But when Ford's head of industrial relations, Peter Hopkins (Rupert Graves), responds with only minor concessions to the women's demands, Rita again surprises herself, and everyone else, when she declares that they're going on strike. One day leads to several days, and eventually the plant is forced to stop operating, hurting the livelihood of the tens of thousands of men who work there, including her husband, Eddie (Danny Mays). The guys were supportive if vaguely amused by their action at first, but this really hurts them.

De rigueur montages depict the fame Rita achieves through her outspokenness as the strike drags on, juxtaposed with the frustration that percolates at home. Rita seems on the verge of tears repeatedly, so emotional is their fight, and so obvious "Made in Dagenham" is in depicting it with facile platitudes.

But she does draw the attention of Barbara Castle (Richardson), the secretary of state for employment and productivity, a firecracker of a woman who's sick of being underestimated by men herself.
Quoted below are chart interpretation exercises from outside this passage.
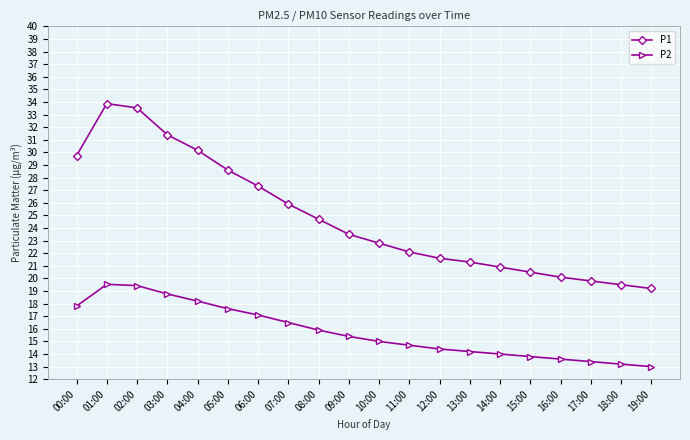

Is this an area chart (filled region under the line)?

No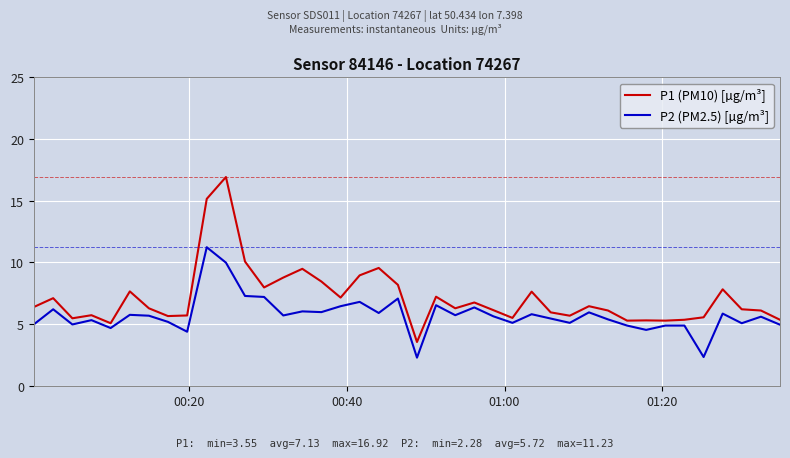

List the series in order of their overall mean, lowest first.

P2 (PM2.5) [µg/m³], P1 (PM10) [µg/m³]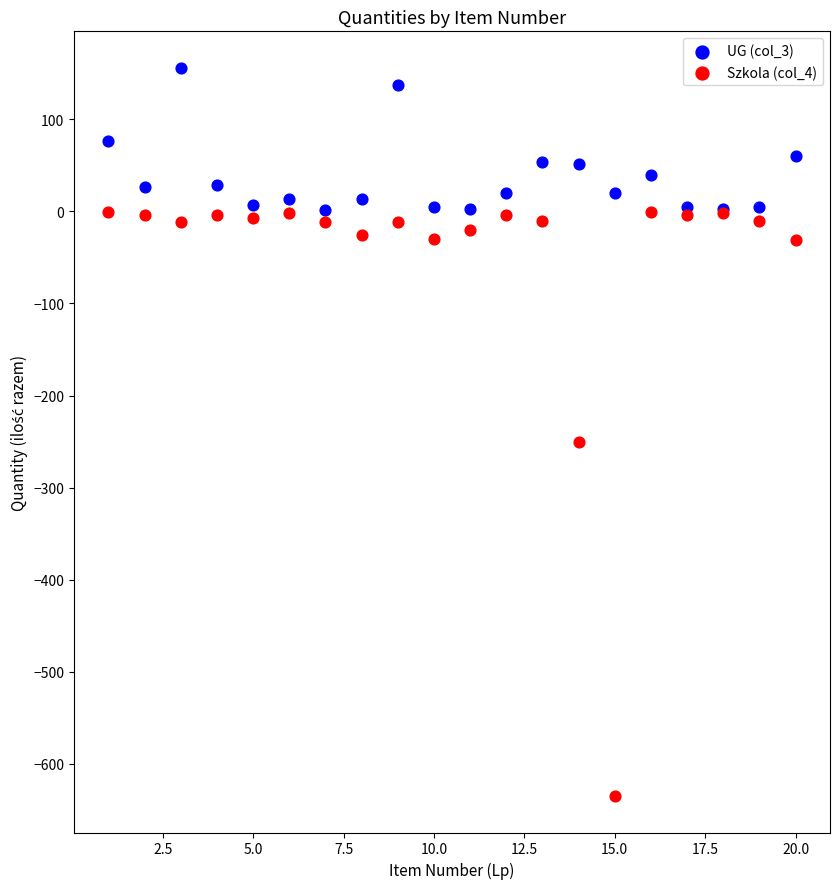

What are all the series names shown in the legend?

UG (col_3), Szkola (col_4)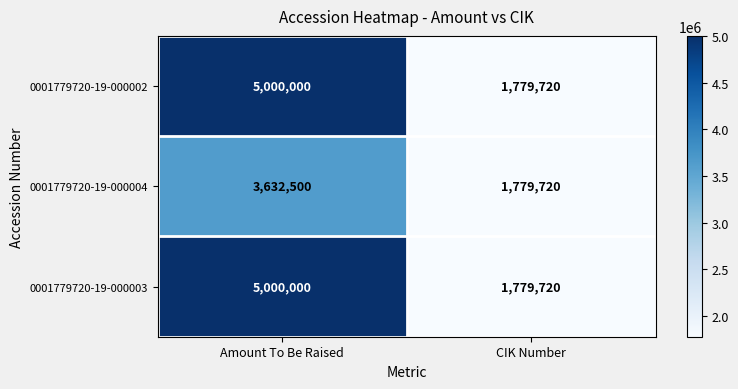

What is the spread (max minus min) of values at Amount To Be Raised?

1367500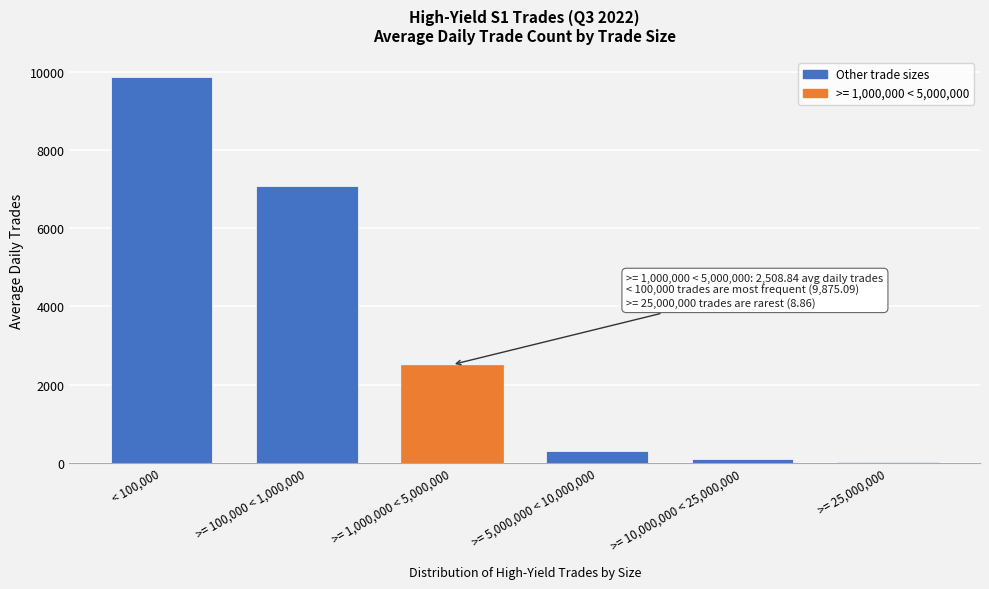

Reading left to right, extract all data points from this chart.

< 100,000=9875.1	>= 100,000 < 1,000,000=7079.3	>= 1,000,000 < 5,000,000=2508.8	>= 5,000,000 < 10,000,000=294.0	>= 10,000,000 < 25,000,000=87.9	>= 25,000,000=8.9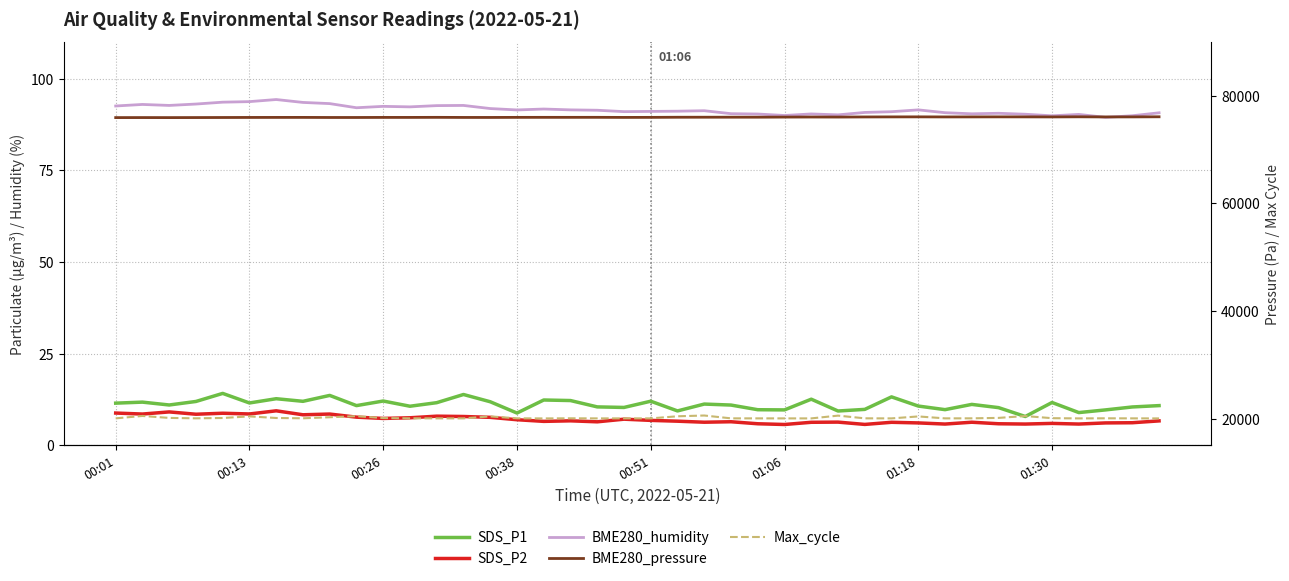

True or false: Max_cycle has more than 1 interior local peaks.

True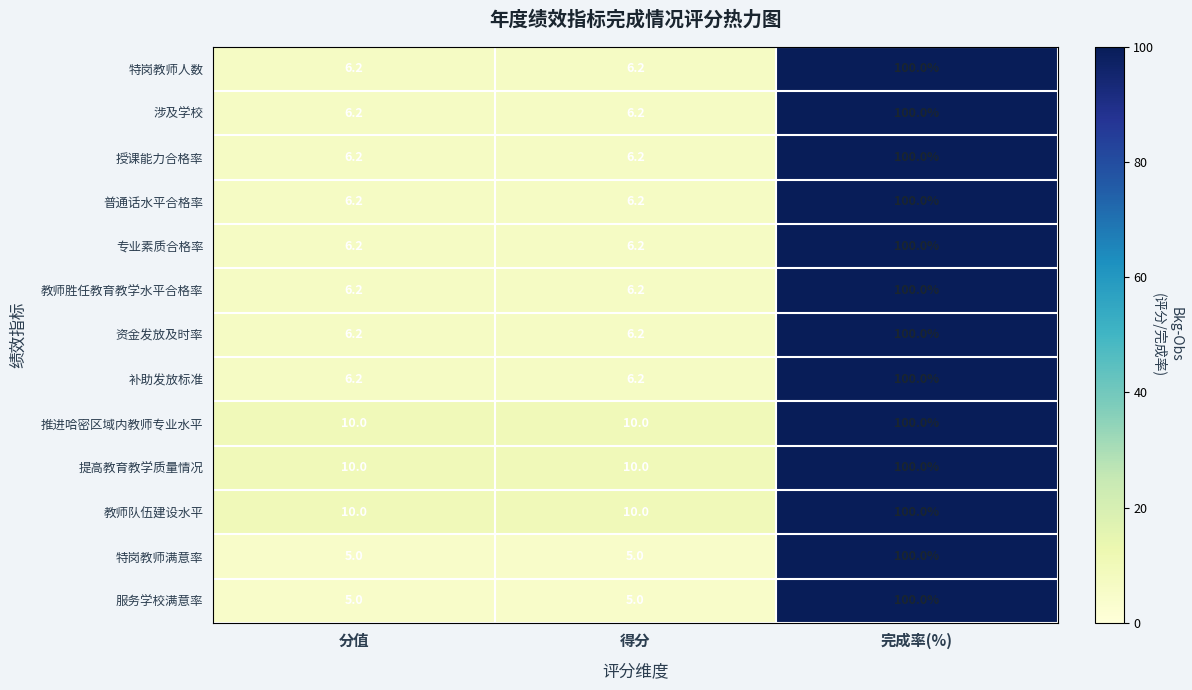

What is the total value across all series at 得分?

89.6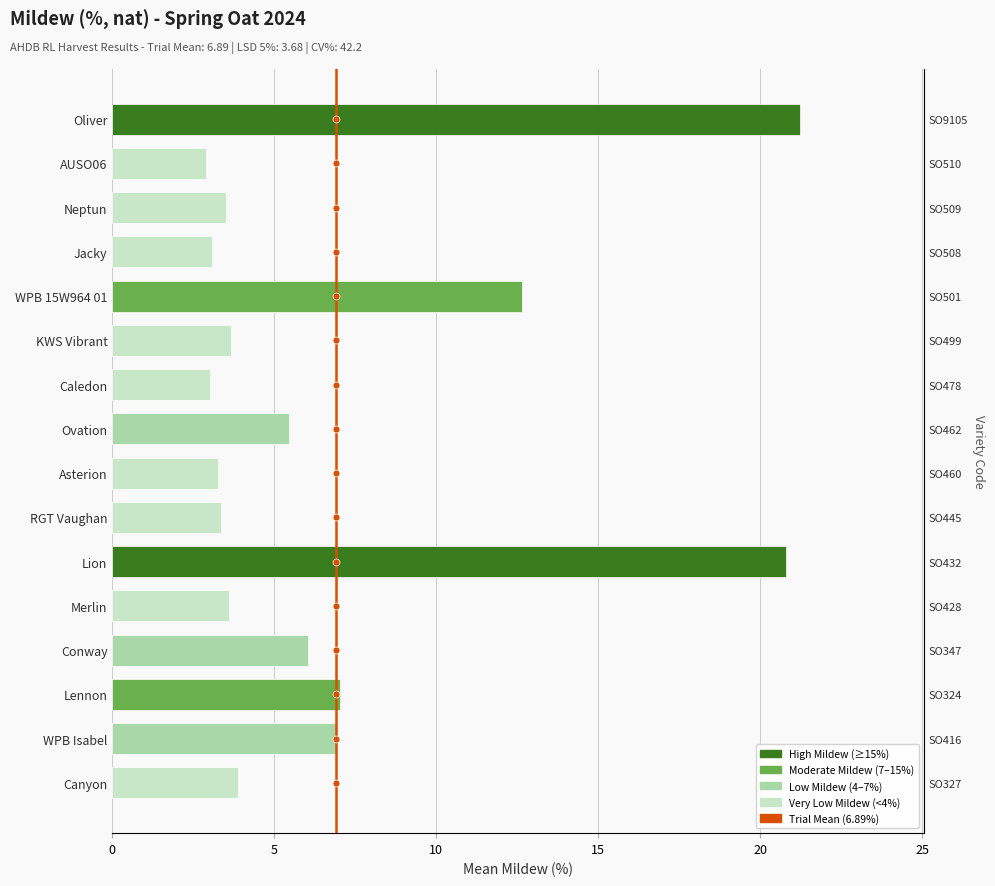

What is the label of the 8th bar from the right?

Ovation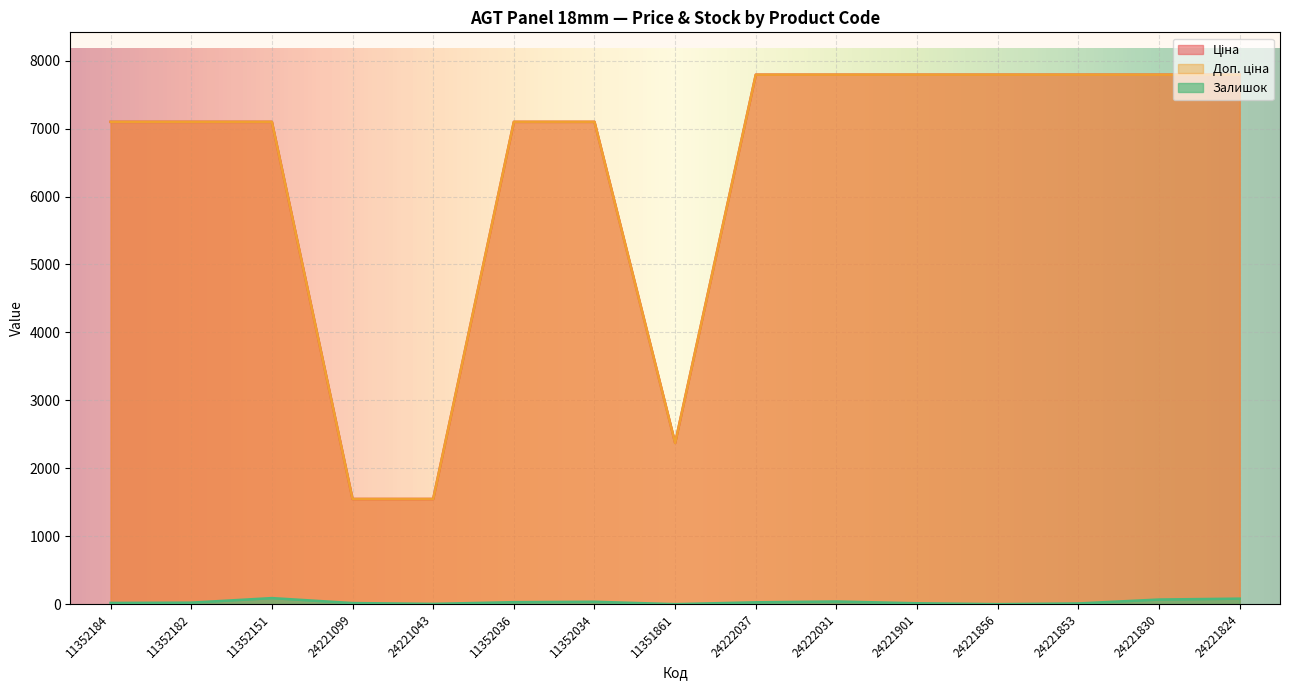

Which series changed the most between 11351861 and 24222031?

Доп. ціна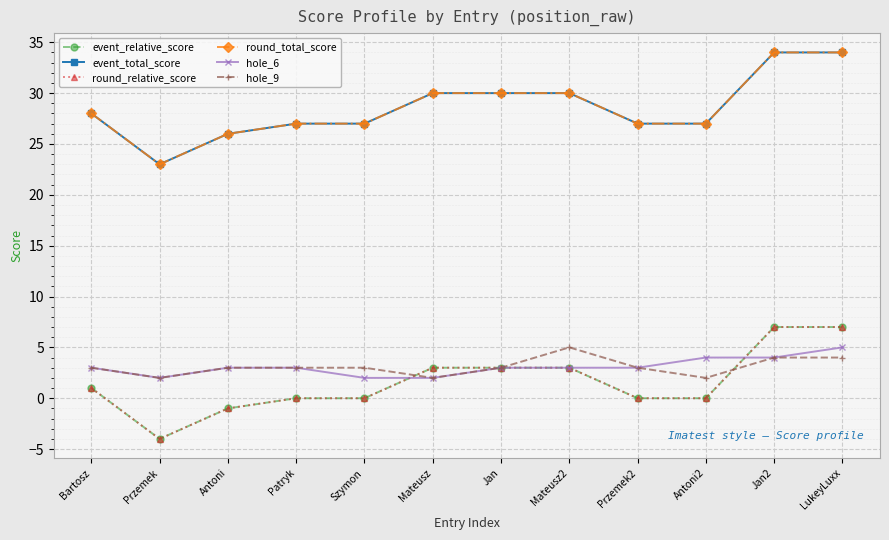

How many lines are shown in the chart?

6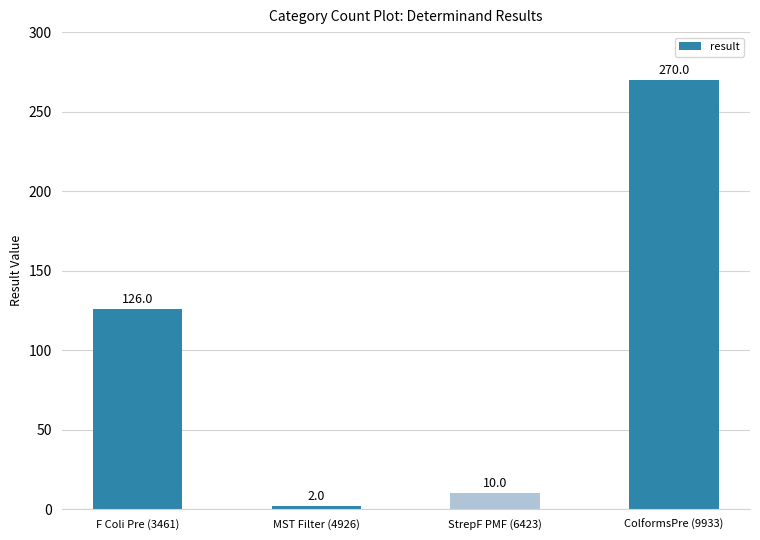

What is the average value?

102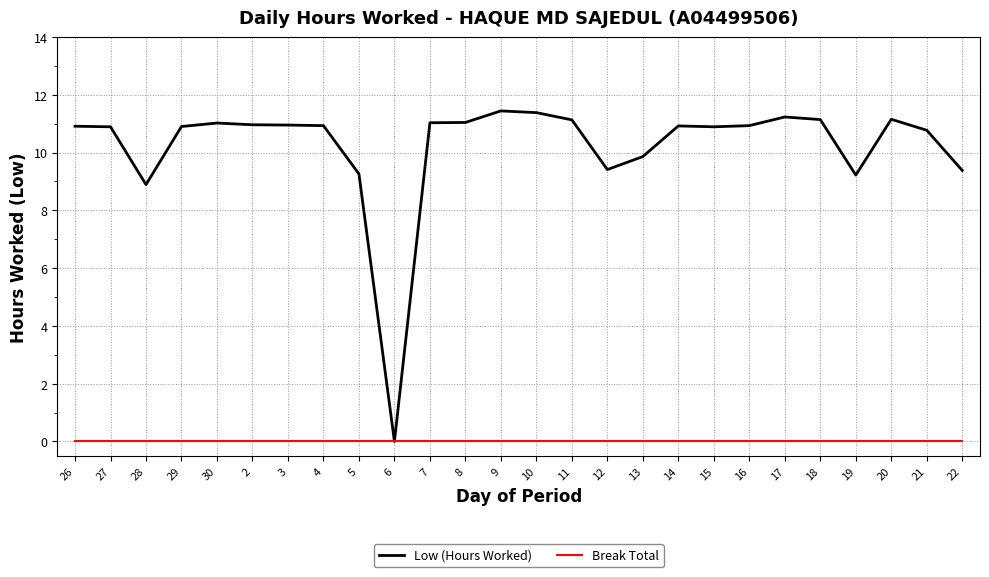

What is the average value of the Low (Hours Worked) series?

10.2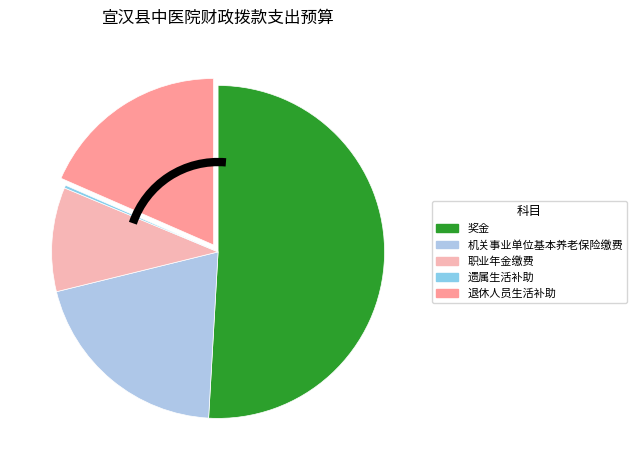

To the nearest percent, what is the combined percentage of 退休人员生活补助 and 职业年金缴费?

29%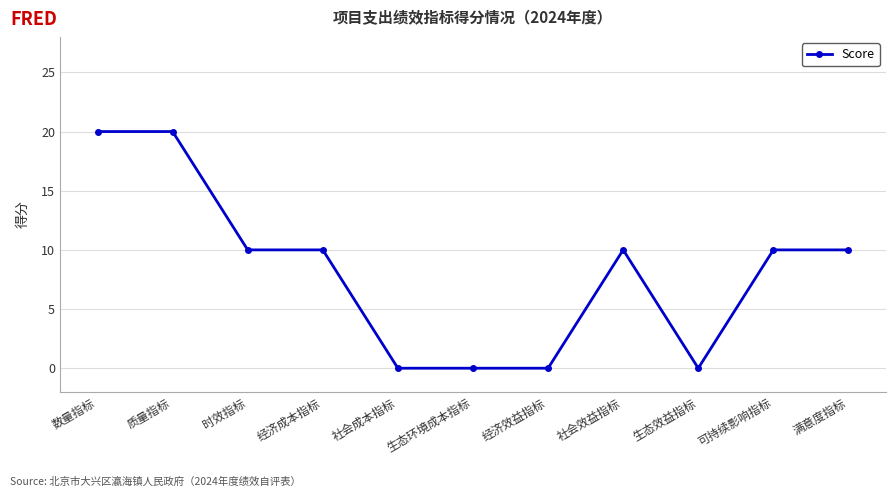

The chart shows a value of 5 at 时效指标. True or false?

False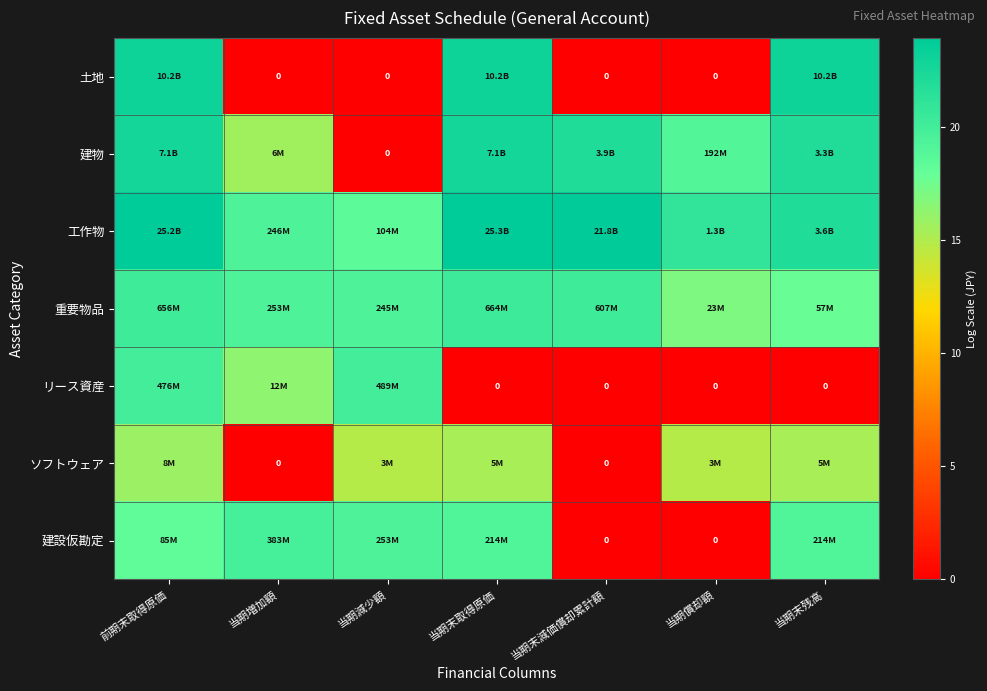

List the labels in order of 建設仮勘定 value, smallest first.

当期末減価償却累計額, 当期償却額, 前期末取得原価, 当期末取得原価, 当期末残高, 当期減少額, 当期増加額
And she finds an unexpected ally in Lisa (Pike), an upper-class wife and mother who just happens to be married to Hopkins, one of the primary people keeping Rita and the other women down.

Pike, whose character is fiercely stylish and Cambridge-educated, steals the show from Hawkins in their few scenes together. While "Made in Dagenham" is about working-class women and their fight, she's stirring things up in her own way that's just as intriguing — and might have made for a better movie.